A more detailed summary of the above sections produced by the House Education and Labor Committee is available “here.” We will look at these provisions in detail in future newsletters. We expect a flurry of guidance in the coming months.
Title II – Transparency
- In addition to limiting billing surprises using the above-listed protections, Title II of Division BB:
- Increases transparency by removing gag clauses on price and quality
- Requires disclosure of direct and indirect compensation for brokers and consultants to employer-sponsored health plans and enrollees in plans on the individual market.
• Strengthens parity in mental health and substance use disorder benefits by requiring group health plans to conduct comparative analyses of the nonquantitative treatment limitations used for medical and surgical benefits as compared to mental health and substance use disorder benefits. A group health plan that provides both medical and surgical benefits and mental health or substance use disorder benefits and that imposes nonquantitative treatment limitations (“NQTLs”) on mental health or substance use disorder “benefits, shall perform and document comparative analyses of the design and application of NQTLs and, beginning 45 days after the date of enactment of the CAA (about February 10, 2021), and make it available to the Secretary,
upon request. Regulations are expected with 18 months.

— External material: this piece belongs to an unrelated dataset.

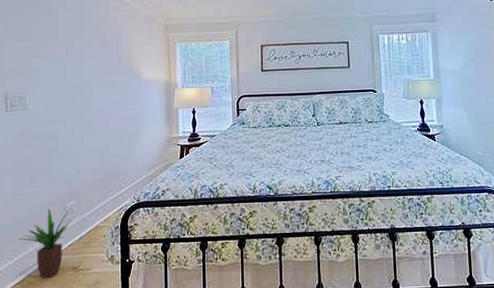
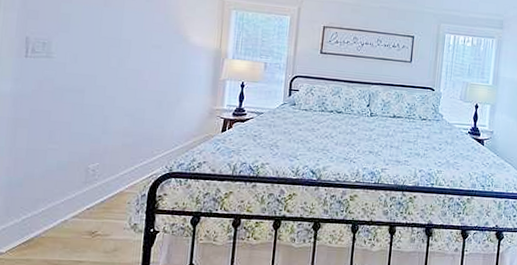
potted plant: present [18,208,72,278] -> none [28,167,93,240]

- Requires reporting on pharmacy benefits and drug costs. Not later than December 27, 2021, and not later than June 1 of each year thereafter, a group health plan shall submit detailed information on the plan and its’ participants’ prescription drug usage in the previous plan year to the Secretary, the Secretary of Health and Human Services, and the Secretary of Labor.
Pension Plan Changes
Division N — Additional Coronavirus Response and Relief
This Division adds money purchase plans to the list of plans that are eligible to make in-service coronavirus-related distributions. The effective date is retroactive as if was included in the enactment of Section 2202 of the CARES Act.

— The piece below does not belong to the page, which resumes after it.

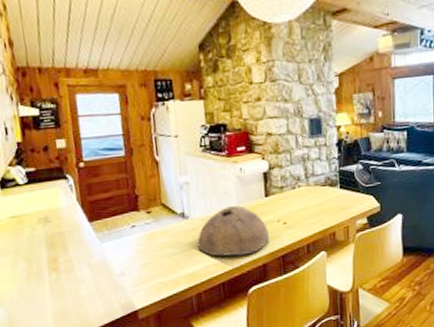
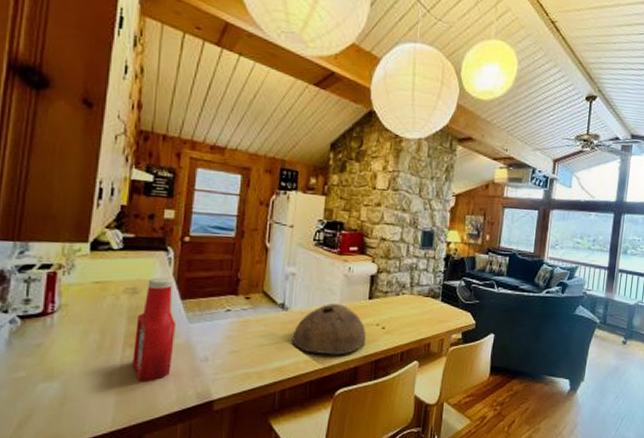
ketchup bottle: none [55,203,95,300] -> present [132,277,177,381]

Division EE — Taxpayer Certainty and Disaster Tax Relief Act of 2020
This Division, at Section 208 recognizes age 55 as an allowable age for in-service distributions to employees participating in multiemployer pension plans in the building and construction trades where such provisions have historically been in the plan. This change has limited application to only affected multiemployer plans.
Group health plan administrators should begin to prepare for the new information disclosure and reporting requirements sooner rather than later and confirm with their applicable service providers their plans to assist in implementing these new requirements. We will take a closer look at these changes as guidance is issued by CMS, the IRS or the DOL.